■ Action item ■
Return the listing below exactly as it stands. Pictures stay out.
────────
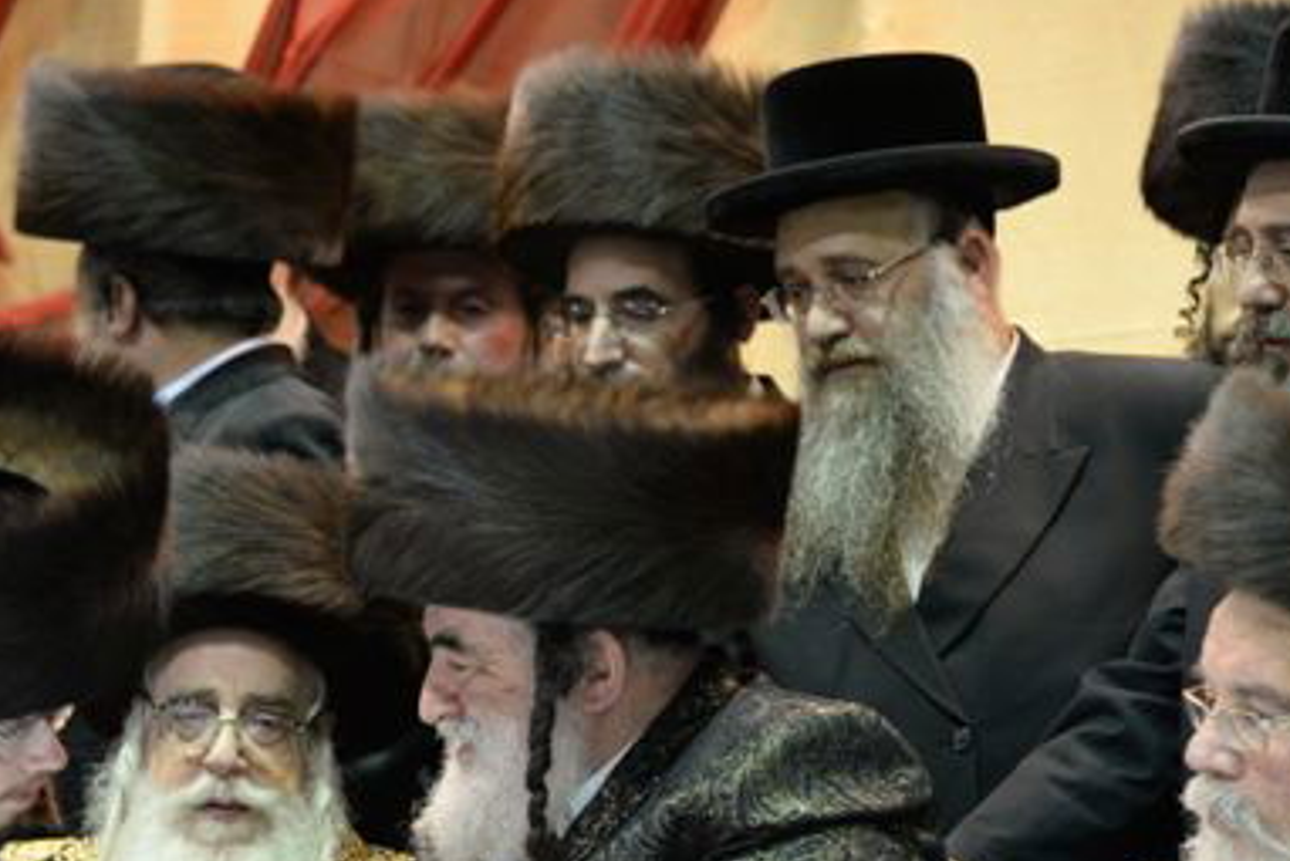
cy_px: 680
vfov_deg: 6.8
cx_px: 314
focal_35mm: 201
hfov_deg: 10.2
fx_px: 7205
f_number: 5.6
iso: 3200
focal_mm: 120
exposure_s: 1/50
────────
■ Answer ■
cy_px: 680
vfov_deg: 6.8
cx_px: 314
focal_35mm: 201
hfov_deg: 10.2
fx_px: 7205
f_number: 5.6
iso: 3200
focal_mm: 120
exposure_s: 1/50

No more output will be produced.